# My Layout PRR & CNJ



## JoeSaggese (Aug 17, 2018)

Starting my layout after a lifetime of thinking about. Built the table (5x8) and ran some track and an elevated trolley line. Keeping it small for now so I dont overwhelm myself. 

More to come :smilie_daumenpos:


----------



## Nikola (Jun 11, 2012)

Nice! I love the elevated line.


----------



## PoppetFlatsRR (Jul 29, 2018)

Great start and keep having fun!!!!


----------



## gunrunnerjohn (Nov 10, 2010)

Watch out for the drop at the end of the trolley line!


----------



## PoppetFlatsRR (Jul 29, 2018)

Yea it looks to be killer!!!!!


----------



## sid (Mar 26, 2018)

What cloth is that for the covering. looks pretty good.


----------



## Gramps (Feb 28, 2016)

Welcome to the forum, you will find a lot of guys with great information here, and there is also me. Love the boxcab, keep posting.:thumbsup:


----------



## JoeSaggese (Aug 17, 2018)

sid said:


> What cloth is that for the covering. looks pretty good.
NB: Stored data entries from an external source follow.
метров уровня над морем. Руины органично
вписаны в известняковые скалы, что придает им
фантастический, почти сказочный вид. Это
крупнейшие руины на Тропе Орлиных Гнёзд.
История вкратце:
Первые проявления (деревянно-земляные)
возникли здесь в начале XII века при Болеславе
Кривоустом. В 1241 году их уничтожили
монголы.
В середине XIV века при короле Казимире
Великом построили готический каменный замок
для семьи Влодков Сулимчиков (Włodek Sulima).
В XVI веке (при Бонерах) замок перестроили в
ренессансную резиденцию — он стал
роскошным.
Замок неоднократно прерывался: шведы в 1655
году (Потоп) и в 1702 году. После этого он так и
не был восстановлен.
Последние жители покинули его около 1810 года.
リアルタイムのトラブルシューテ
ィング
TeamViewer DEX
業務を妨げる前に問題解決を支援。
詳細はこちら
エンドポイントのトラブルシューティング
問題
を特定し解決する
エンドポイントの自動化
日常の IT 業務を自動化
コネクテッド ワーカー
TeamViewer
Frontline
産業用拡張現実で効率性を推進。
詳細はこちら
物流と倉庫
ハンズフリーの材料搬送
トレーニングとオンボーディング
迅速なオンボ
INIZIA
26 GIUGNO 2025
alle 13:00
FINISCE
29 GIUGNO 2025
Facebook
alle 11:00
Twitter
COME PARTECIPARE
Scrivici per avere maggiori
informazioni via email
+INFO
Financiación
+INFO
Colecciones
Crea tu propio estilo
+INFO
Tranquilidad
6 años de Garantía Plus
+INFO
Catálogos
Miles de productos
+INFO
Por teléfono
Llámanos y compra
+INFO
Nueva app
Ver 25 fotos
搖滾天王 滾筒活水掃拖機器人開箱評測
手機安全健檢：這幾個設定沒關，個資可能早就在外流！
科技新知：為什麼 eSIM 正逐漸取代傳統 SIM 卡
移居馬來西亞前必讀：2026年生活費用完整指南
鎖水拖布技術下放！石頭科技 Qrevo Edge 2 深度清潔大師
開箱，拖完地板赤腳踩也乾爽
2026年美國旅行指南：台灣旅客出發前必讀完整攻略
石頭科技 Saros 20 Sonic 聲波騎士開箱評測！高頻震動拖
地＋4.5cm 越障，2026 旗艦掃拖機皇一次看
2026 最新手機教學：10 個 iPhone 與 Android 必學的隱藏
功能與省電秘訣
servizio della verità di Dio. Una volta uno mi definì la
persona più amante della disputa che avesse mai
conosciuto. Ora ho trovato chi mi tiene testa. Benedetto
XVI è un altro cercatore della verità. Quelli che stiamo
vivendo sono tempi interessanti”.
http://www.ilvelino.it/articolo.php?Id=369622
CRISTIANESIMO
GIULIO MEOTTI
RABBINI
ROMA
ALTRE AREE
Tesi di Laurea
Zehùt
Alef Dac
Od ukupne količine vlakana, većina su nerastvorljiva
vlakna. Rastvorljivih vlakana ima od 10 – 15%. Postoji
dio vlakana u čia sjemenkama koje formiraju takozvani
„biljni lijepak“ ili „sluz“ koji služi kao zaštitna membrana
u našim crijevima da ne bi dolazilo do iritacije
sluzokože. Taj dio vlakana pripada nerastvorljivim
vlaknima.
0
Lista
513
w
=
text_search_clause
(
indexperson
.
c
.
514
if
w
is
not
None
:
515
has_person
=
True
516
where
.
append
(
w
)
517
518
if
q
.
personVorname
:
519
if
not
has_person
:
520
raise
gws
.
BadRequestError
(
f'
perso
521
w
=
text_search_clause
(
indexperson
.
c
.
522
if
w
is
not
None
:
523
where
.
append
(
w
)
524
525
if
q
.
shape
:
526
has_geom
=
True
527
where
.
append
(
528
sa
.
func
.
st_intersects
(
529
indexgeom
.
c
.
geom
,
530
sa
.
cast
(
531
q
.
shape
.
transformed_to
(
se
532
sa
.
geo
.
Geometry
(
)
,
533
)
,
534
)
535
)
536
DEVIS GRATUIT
Lowes was selling it as a camping carpet. Its nice and thin and great with sound proofing.


----------



## Chaostrain (Jan 27, 2015)

It's looking good. Looks like it's well thought out. Small to start is good, it makes learning easier.


----------



## sid (Mar 26, 2018)

Thanks JoeSaggese that looked like some material that i got at wal mart. i also noticed that it deadened the sound a lot too. i have not put it on my layout yet , but now that ive seen yours , i might go ahead and install it. Thanks for posting.


----------



## JoeSaggese (Aug 17, 2018)

Hey everyone, Thank you for the comments. I look forward to searching through the forum and seeing your layouts!!

I have a lot of ideas in my head and hope to have the time to do them lol.....

Enjoy your Saturday!!!!


----------



## JoeSaggese (Aug 17, 2018)

A bit of a busy weekend but the track is finally done (unless I change it again). I decided to go with 2 trolley lines and one main line. 

Next is wire and secure the tracks................ :smilie_daumenpos:


----------



## Nikola (Jun 11, 2012)

I like it. It is clean, has a lot of action, and would support very cool lighting for night scenes.


----------



## JoeSaggese (Aug 17, 2018)

Nikola said:


> I like it. It is clean, has a lot of action, and would support very cool lighting for night scenes.


Thanks Nikola, Lighting will be very cool to work with when I get to it. Miller Engineering will be hearing from me.


----------



## Vincent (Jan 28, 2018)

In addition to a good-looking lay-out, you have some sharp-looking stock. Do you know what years they were made?


----------



## JoeSaggese (Aug 17, 2018)

Vincent said:


> In addition to a good-looking lay-out, you have some sharp-looking stock. Do you know what years they were made?


All the stock is from the 70s, 90s, and some newer stuff.


----------



## sid (Mar 26, 2018)

i like it simple but fun


----------